En particulier, un plateau de mets traditionnels du Têt devait inclure le fameux bánh chung, l’excellente gio lua, et l’indémodable xôi gâc.

Une partie de la culture millénaire

Le "bánh chung" est indispensable sur le plateau du "cô Têt".

La vue d’un tel festin peut être comparée à un tableau haut en couleurs illustrant les quatre saisons avec la couleur verte des feuilles de dong (phrynium) du bánh chung, la couleur rouge du xôi gâc ou encore la couleur dorée des nems à la friture… Tous les plats constituent une harmonie de parfum et de saveur.

Les Hanoïens confectionnent les mets avec afféterie et minutie. Leur élégance et leur raffinement se manifestent clairement dans la méthode de préparation des mets. Les plats symbolisent les quatre saisons, les quatre directions et constituent l’équilibre entre le ying et le yang, la chaleur et le froid. Ainsi, un plateau doit traditionnellement comporter quatre bols de potage et six assiettes.

Les quatre potages étant le canh mang (potage de pied de porc aux pousses de bambou), le canh bong (potage de légumes, crevettes et peau de porc soufflé), le canh nâm moc (potage mixte de champignons parfumés, œufs de caille et viande de porc en boulettes) et le canh miên (potage de vermicelles, abats de poulet et champignons noirs). Les six assiettes comprennent banhchung, gio lua, nem ran, xôi gâc, poulet bouilli et salade de la papaye vert (ou salade de légumes).

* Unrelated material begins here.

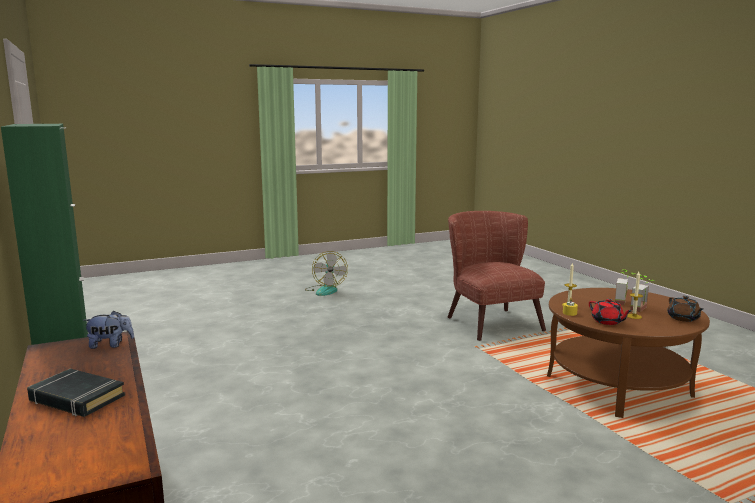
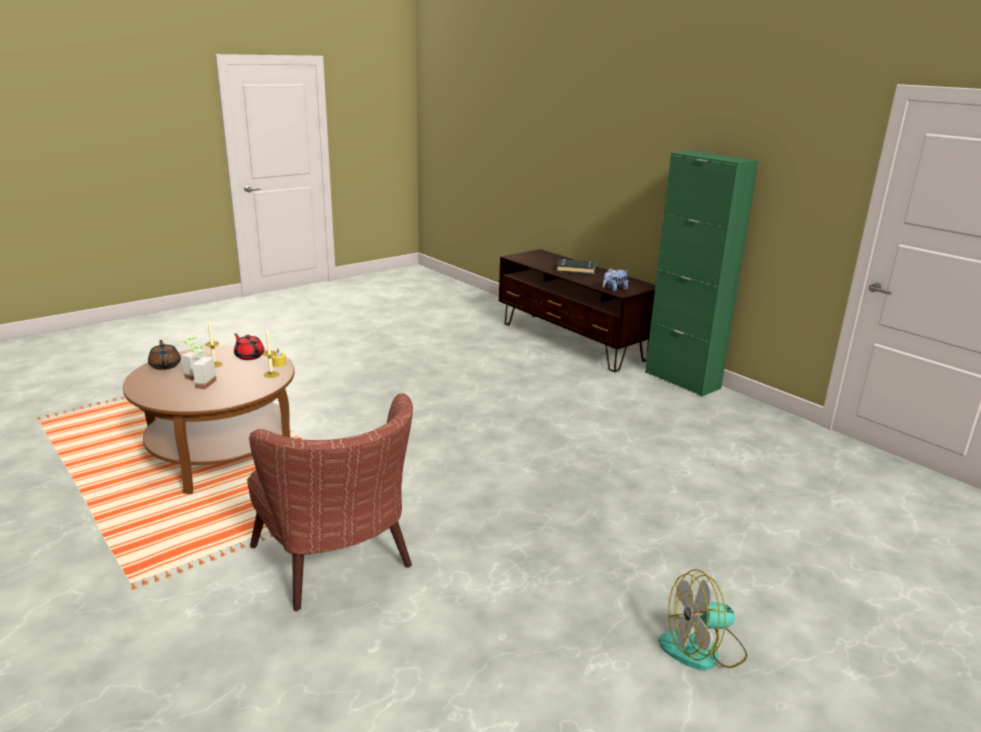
camera: 165 degrees right, 10 degrees up
(325, 290) = (702, 650): fan -> fan turned 75 degrees counterclockwise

Pour les familles aisées, elles préfèrent ajouter au plateau du Têt une assiette de thịt đông (gelée de viande de porc), dưa hành (petits oignons blancs vinaigrés), ca kho (poisson mijoté à la vietnamienne) et chè kho (une sorte de marmelade pour le dessert faite à base de haricot mungo avec du sucre et des graines de sésame grillées) …

Une fois les phases de procuration de produits et d’ingrédients et de préparation achevées, les plats sont ensuite placés dans des bols spéciaux dédiés aux cultes et des petites assiettes de porcelaine d’un diamètre d’environ 12-15cm.

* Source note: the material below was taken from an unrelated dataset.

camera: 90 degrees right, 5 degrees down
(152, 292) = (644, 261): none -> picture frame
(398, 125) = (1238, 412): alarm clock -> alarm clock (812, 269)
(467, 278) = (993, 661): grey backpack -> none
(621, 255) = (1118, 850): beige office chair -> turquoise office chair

Le plateau de ces mets est généralement mis au milieu de l’autel, aux côtés du plateau à cinq fruits et des vases de chrysanthèmes ou de fleurs de pêchers. Tous ces objets, symboliques et incontournables du Têt, "offrent toujours à chacun une sensation agréable et familière", a confié Diêu Thuy, une jeune fille de Hanoï.

Préservation d’une belle tradition culinaire

On croit que la couleur rouge du "xôi gâc" apportera la chance pour le Nouvel An.

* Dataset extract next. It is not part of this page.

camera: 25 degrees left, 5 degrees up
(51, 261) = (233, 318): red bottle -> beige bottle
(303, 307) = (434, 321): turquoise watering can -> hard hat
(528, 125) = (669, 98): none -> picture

Pour les Hanoïens, la variété des mets représente la sincérité à l’égard des ancêtres. Il est donc important que les plats doivent être colorés et riches en ingrédients. Le choix des ingrédientset la préparation commencent environ un mois avant le Nouvel An. "À l’occasion du Têt, ma mère ainsi que mes grand-mères s’attèlent depuis un mois à la confection des mets pour le culte des ancêtres. Cette coutume est importante pendant le Nouvel An lunaire", a fait savoir Diêu Thuy.

Les légumes doivent être les plus frais possibles, les poulets doivent être nourris en plein air et le riz gluant pour faire le xôi gâc doit être de première qualité…

"Dans ma mémoire, le Têt traditionnel est une bonne occasion pour les femmes de la famille de présenter de nombreux plats savoureux. La préparation du +côTêt+ est un souvenir précieux que j’affectionne tout particulièrement. J’efforce de maintenir ces belles mœurs pour que les générations futures puissent mieux comprendre la culture du pays", a partagé Hà Linh, femme Hanoïenne vivant à l’étranger depuis plusieurs années.

Aujourd’hui, dans un monde qui va toujours de plus en plus vite, où chacun semble constamment pressé, la préparation des plats s’est vue énormément simplifiée. Presque tous les plats peuvent être trouvés dans les supermarchés, prêts à l’emploi. Sur le plateau des mets des familles modernes, on ne voit désormais plus que les "classiques" à savoir les nem ran, gio lua, canh mang, xôi gâc... Y figurent également des spécialités régionale sou encore des plats étrangers.

"Bien que le Têt d’aujourd’hui a notablement changé, il est nécessaire que nous conservions la beauté et l’âme du plateau des repas du Têt en transmettant les recettes de préparation à nos enfants. Cela nous permet ainsi de perpétuer les us etcoutumes du pays ainsi que de préserver la cuisine traditionnelle de nos ancêtres", a conclu Hà Linh.